Our Methodology
HaggleCare uses publicly available federal data to benchmark your medical charges against what Medicare pays for the same services. Here's how it works.
Data Sources
We use three datasets published by the Centers for Medicare & Medicaid Services (CMS):
- Medicare Physician Fee Schedule (PFS) — 2025: Contains payment rates for over 10,000 medical services, adjusted by geographic locality. The PFS covers the professional (physician) component of each service.
- Outpatient Prospective Payment System (OPPS) Addendum B — 2025: Contains national payment rates for hospital outpatient services. The OPPS covers the technical/facility component — things like operating room time, equipment, nursing staff, and supplies.
- Clinical Laboratory Fee Schedule (CLFS) — 2025: Contains national payment rates for laboratory tests (blood panels, urinalysis, pathology, etc.). Lab codes are paid under the CLFS, not the PFS, so this dataset is used for any lab line items on your bill.
All datasets are freely available from the Centers for Medicare & Medicaid Services.
How We Calculate Medicare Rates
The Medicare rate we show depends on where your care was provided:
Physician / Office Bills
We use the PFS non-facility rate for your geographic locality. This is what Medicare pays a physician for performing a service in their office.
Hospital / Facility Bills
We combine two rates: the PFS facility rate (what Medicare pays the physician) plus the OPPS APC rate (what Medicare pays the hospital for its facility costs). Together, these represent the full Medicare payment for a hospital-based service.
Laboratory Tests
Lab codes (CPT codes for blood tests, panels, urinalysis, and pathology) are paid under the CLFS — a separate national fee schedule. We look these up directly in the CLFS regardless of whether your bill was from a physician office or facility.
What the Markup Means
The markup number (e.g., "5.2x") shows how many times higher your charge is compared to the Medicare benchmark. For example, a 5x markup on a $500 Medicare rate means you were charged $2,500.
Typical hospital markups range from 3x to 10x Medicare rates. Markups above 3x are common but are a strong signal that negotiation is worthwhile.
Why Hospital Bills Are Higher
Hospital charges are set using a "chargemaster" — an internal price list that bears little relationship to actual costs. Chargemaster prices exist primarily as a starting point for negotiations with insurance companies.
Almost nobody pays chargemaster rates. Insurance companies negotiate discounts of 40-60%, Medicare pays its own set rates, and hospitals routinely offer discounts to uninsured and self-pay patients who ask. The listed price on your bill is almost always negotiable.
Potential Savings Range
We show two savings targets:
- Conservative (low end): Negotiating your bill down to 1.5x the Medicare rate. This is a realistic target that most providers will consider.
- Aggressive (high end): Negotiating down to the Medicare rate itself. While harder to achieve, many uninsured and self-pay patients have successfully negotiated to Medicare-level pricing, particularly at non-profit hospitals.

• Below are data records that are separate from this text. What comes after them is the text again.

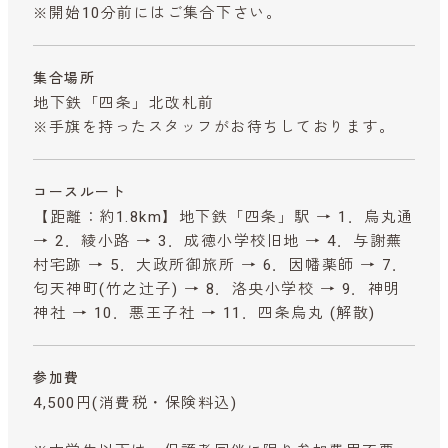
※開始10分前にはご集合下さい。
集合場所
地下鉄「四条」北改札前
※手旗を持ったスタッフがお待ちしております。
コースルート
【距離：約1.8km】地下鉄「四条」駅 → 1．烏丸通
→ 2．綾小路 → 3．成徳小学校旧地 → 4．与謝蕪
村宅跡 → 5．大政所御旅所 → 6．因幡薬師 → 7．
匂天神町(竹之辻子) → 8．洛央小学校 → 9．神明
神社 → 10．悪王子社 → 11．四条烏丸 (解散)
参加費
4,500円
(消費税・保険料込)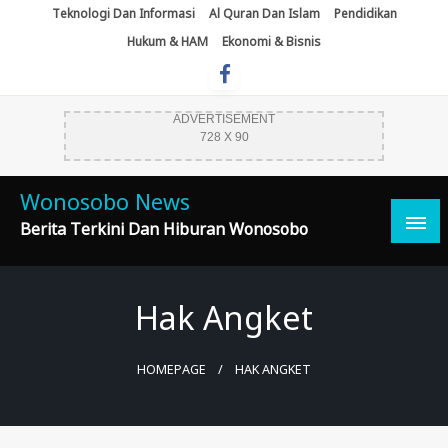
Skip
Teknologi Dan Informasi
Al Quran Dan Islam
Pendidikan
To
Hukum & HAM
Ekonomi & Bisnis
Content
ADVERTISEMENT
728 X 90
Wonosobo News
Berita Terkini Dan Hiburan Wonosobo
Hak Angket
HOMEPAGE
HAK ANGKET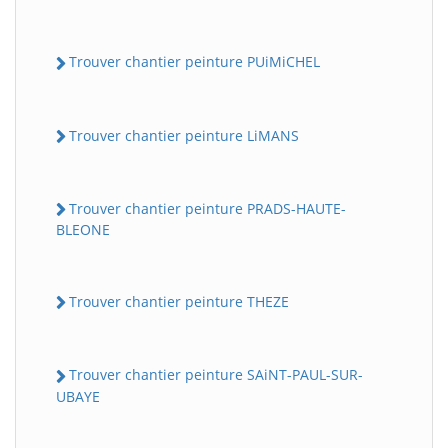
Trouver chantier peinture PUiMiCHEL
Trouver chantier peinture LiMANS
Trouver chantier peinture PRADS-HAUTE-
BLEONE
Trouver chantier peinture THEZE
Trouver chantier peinture SAiNT-PAUL-SUR-
UBAYE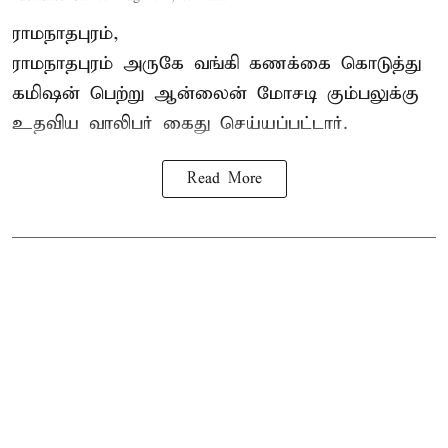
ராமநாதபுரம்,
ராமநாதபுரம் அருகே வங்கி கணக்கை கொடுத்து
கமிஷன் பெற்று ஆன்லைன் மோசடி கும்பலுக்கு
உதவிய வாலிபர் கைது செய்யப்பட்டார்.
Read More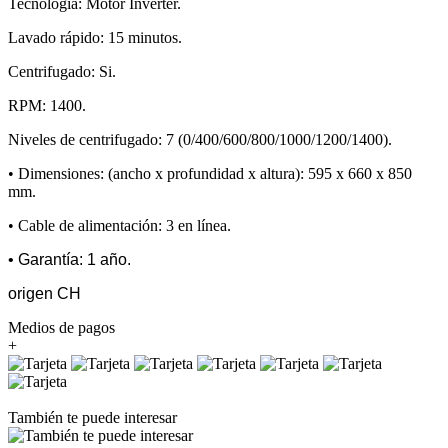
Tecnología: Motor Inverter.
Lavado rápido: 15 minutos.
Centrifugado: Si.
RPM: 1400.
Niveles de centrifugado: 7 (0/400/600/800/1000/1200/1400).
• Dimensiones: (ancho x profundidad x altura): 595 x 660 x 850
mm.
• Cable de alimentación: 3 en línea.
• Garantía: 1 año.
origen CH
Medios de pagos
+
También te puede interesar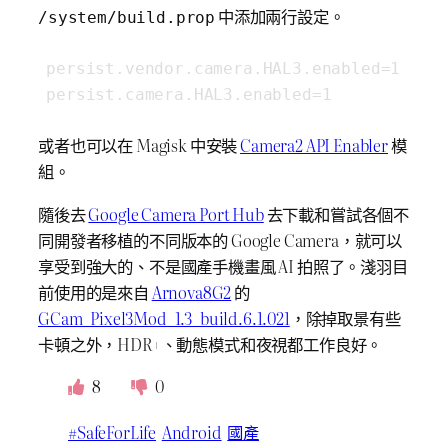
中添加兩行設定。
/system/build.prop
persist.vendor.camera.HAL3.enabled=1

persist.camera.HAL3.enabled=1
或者也可以在 Magisk 中安裝
Camera2 API Enabler
模
組。
隨後去
Google Camera Port Hub
去下載和嘗試各個不
同開發者移植的不同版本的 Google Camera，就可以
享受到強大的、不是國產手機畫風 AI 拍照了。淺羽目
前使用的是來自
Arnova8G2
的
GCam_Pixel3Mod_1.3_build.6.1.021
，除掉取景有些
卡頓之外，HDR+、動態模式和夜視都工作良好。
8
0
#SafeForLife
Android
國產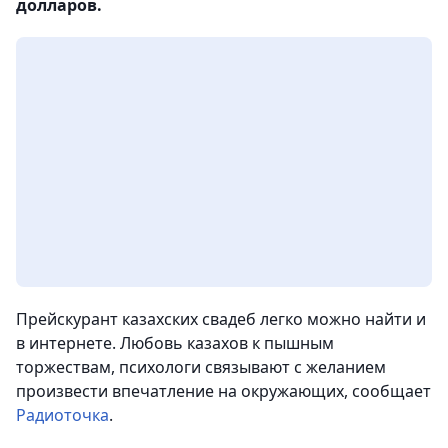
долларов.
Прейскурант казахских свадеб легко можно найти и
в интернете. Любовь казахов к пышным
торжествам, психологи связывают с желанием
произвести впечатление на окружающих, сообщает
Радиоточка
.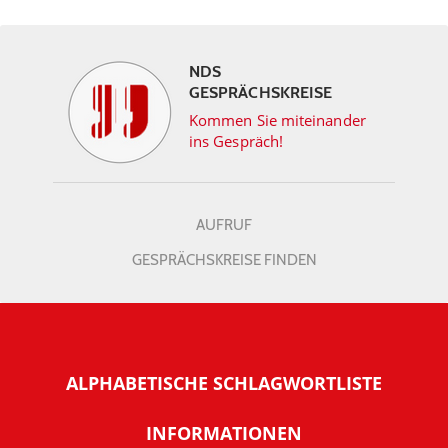
NDS
GESPRÄCHSKREISE
Kommen Sie miteinander
ins Gespräch!
AUFRUF
GESPRÄCHSKREISE FINDEN
ALPHABETISCHE SCHLAGWORTLISTE
INFORMATIONEN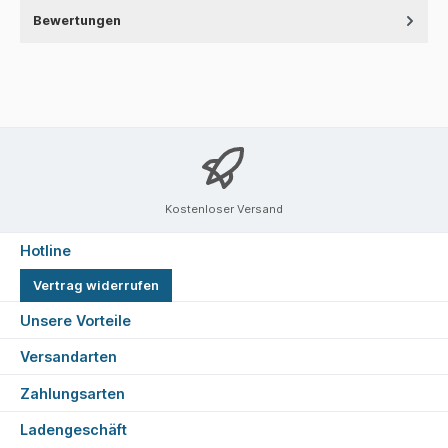
Bewertungen
Kostenloser Versand
Hotline
Vertrag widerrufen
Unsere Vorteile
Versandarten
Zahlungsarten
Ladengeschäft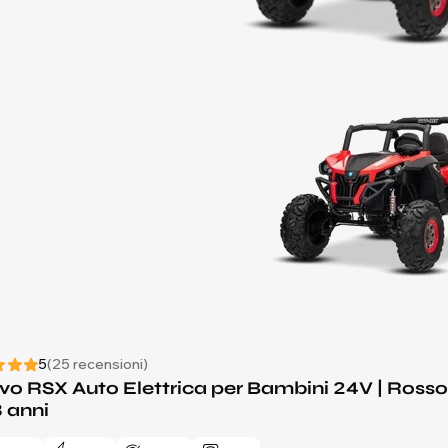
5
(25 recensioni)
o RSX Auto Elettrica per Bambini 24V | Rosso | 
8 anni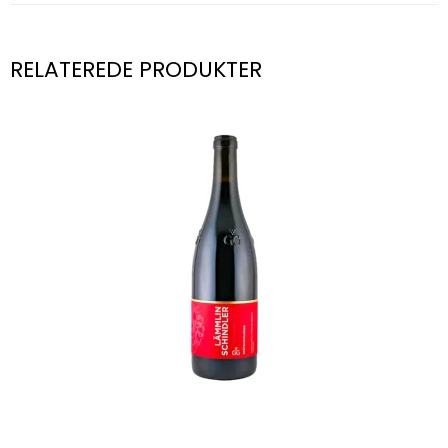
RELATEREDE PRODUKTER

Published research and patient advocacy organizations consistently report that Medicare rates serve as a credible benchmark in billing negotiations.
Limitations
- OPPS rates are national averages and are not adjusted for local wage indexes. Actual hospital payments may be higher or lower depending on your area.

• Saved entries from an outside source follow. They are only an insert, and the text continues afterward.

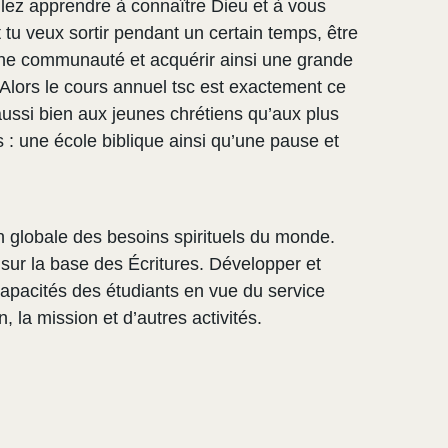
lez apprendre à connaître Dieu et à vous
tu veux sortir pendant un certain temps, être
ne communauté et acquérir ainsi une grande
Alors le cours annuel tsc est exactement ce
 aussi bien aux jeunes chrétiens qu’aux plus
is : une école biblique ainsi qu’une pause et
 globale des besoins spirituels du monde.
e sur la base des Écritures. Développer et
capacités des étudiants en vue du service
n, la mission et d’autres activités.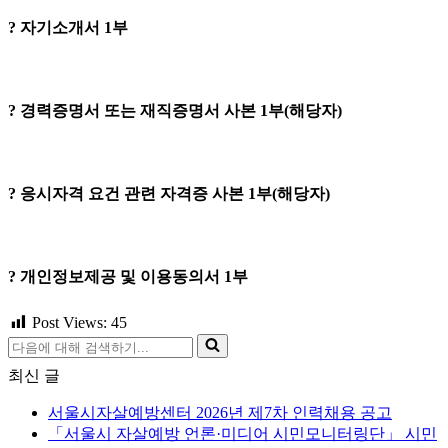
? 자기소개서 1부
? 경력증명서 또는 재직증명서 사본 1부(해당자)
? 응시자격 요건 관련 자격증 사본 1부(해당자)
? 개인정보제공 및 이용동의서 1부
Post Views:
45
다
음
최신 글
에
대
서울시자살예방센터 2026년 제7차 인력채용 공고
해
「서울시 자살예방 언론·미디어 시민모니터링단」 시민
검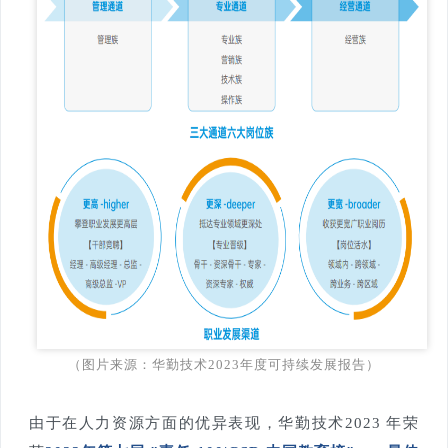
（图片来源：华勤技术2023年度可持续发展报告）
由于在人力资源方面的优异表现，华勤技术2023 年荣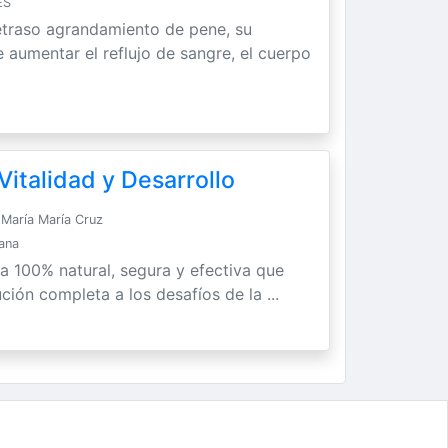
ES
etraso agrandamiento de pene, su
 aumentar el reflujo de sangre, el cuerpo
italidad y Desarrollo
María María Cruz
Sana
ra 100% natural, segura y efectiva que
ción completa a los desafíos de la ...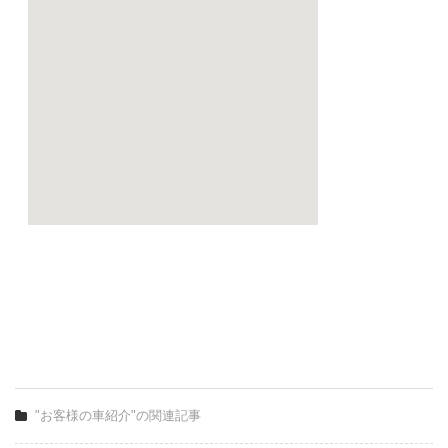
"お客様の車紹介"の関連記事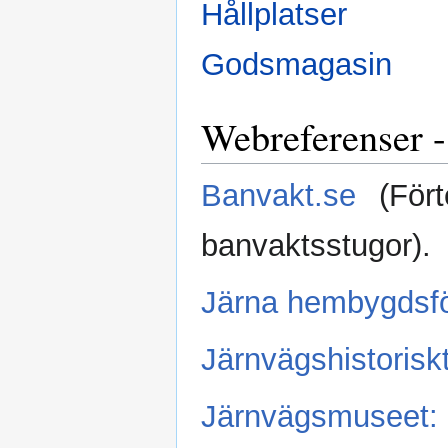
Hållplatser
Godsmagasin
Webreferenser -
Banvakt.se
(Fört
banvaktsstugor).
Järna hembygdsfö
Järnvägshistorisk
Järnvägsmuseet: 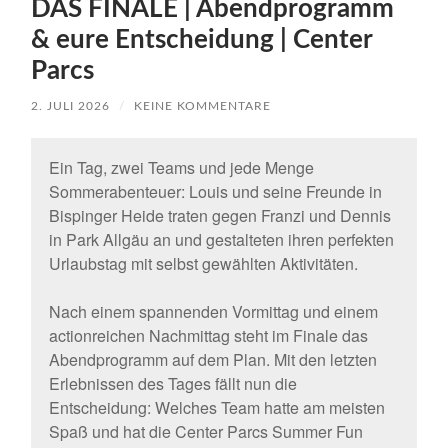
DAS FINALE | Abendprogramm
& eure Entscheidung | Center
Parcs
2. JULI 2026
/
KEINE KOMMENTARE
Ein Tag, zwei Teams und jede Menge
Sommerabenteuer: Louis und seine Freunde in
Bispinger Heide traten gegen Franzi und Dennis
in Park Allgäu an und gestalteten ihren perfekten
Urlaubstag mit selbst gewählten Aktivitäten.
Nach einem spannenden Vormittag und einem
actionreichen Nachmittag steht im Finale das
Abendprogramm auf dem Plan. Mit den letzten
Erlebnissen des Tages fällt nun die
Entscheidung: Welches Team hatte am meisten
Spaß und hat die Center Parcs Summer Fun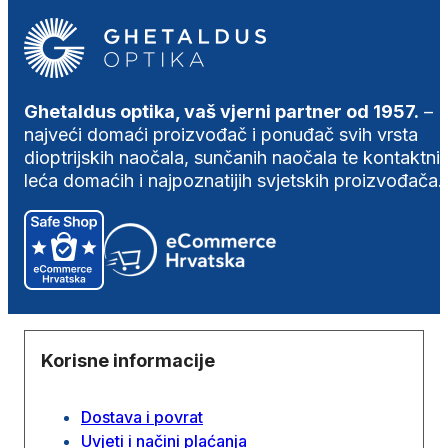
Ghetaldus optika, vaš vjerni partner od 1957.
–
najveći domaći proizvođač i ponuđač svih vrsta
dioptrijskih naočala, sunčanih naočala te kontaktni
leća domaćih i najpoznatijih svjetskih proizvođača.
Korisne informacije
Dostava i povrat
Uvjeti i načini plaćanja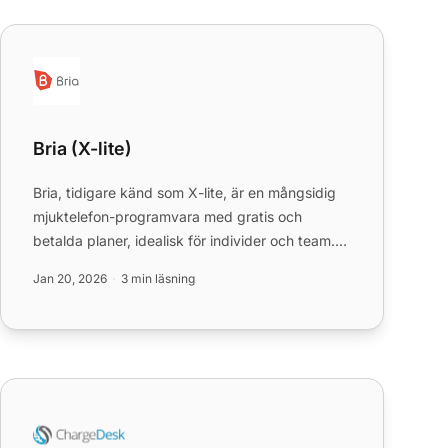
Bria (X-lite)
Bria (X-lite)
Bria, tidigare känd som X-lite, är en mångsidig
mjuktelefon-programvara med gratis och
betalda planer, idealisk för individer och team.
Den integreras sömlöst m...
Jan 20, 2026
3 min läsning
ChargeDesk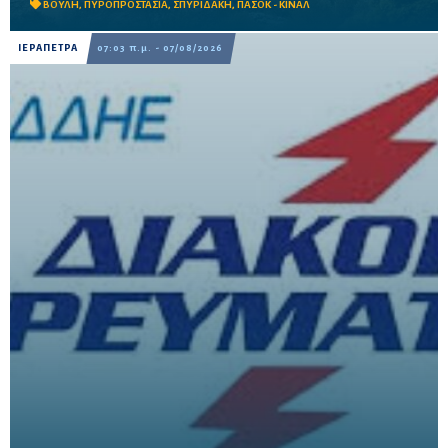
ΒΟΥΛΗ
,
ΠΥΡΟΠΡΟΣΤΑΣΙΑ
,
ΣΠΥΡΙΔΑΚΗ
,
ΠΑΣΟΚ - ΚΙΝΑΛ
ΙΕΡΑΠΕΤΡΑ
07:03 π.μ. - 07/08/2026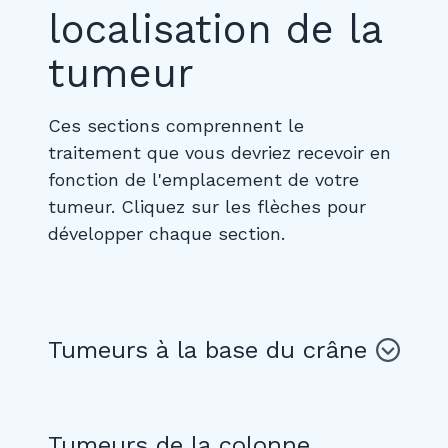
localisation de la
tumeur
Ces sections comprennent le
traitement que vous devriez recevoir en
fonction de l'emplacement de votre
tumeur. Cliquez sur les flèches pour
développer chaque section.
Tumeurs à la base du crâne
Tumeurs de la colonne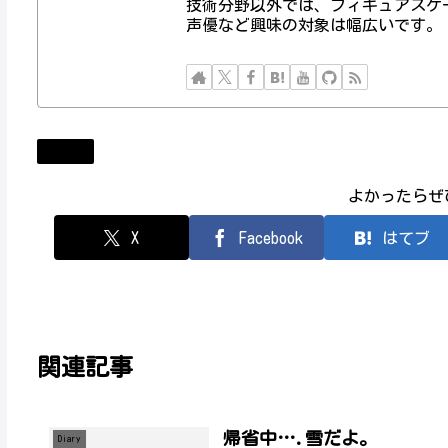
技術分野以外では、フィギュアスケ
声優など興味の対象は幅広いです。
Diary
よかったらぜ
X
Facebook
はてブ
関連記事
帰省中….雪だよ。
Diary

- PFS rates are locality-adjusted using your ZIP code, but localities are broad geographic areas — not city-specific.
- Medicare rates represent a benchmark floor, not a ceiling. Some services may have additional costs not captured by these rates.
- Our analysis is for informational purposes only and does not constitute medical or legal advice.
- Not all CPT/HCPCS codes appear in both the PFS and OPPS datasets. When a rate is unavailable, we note it in your report.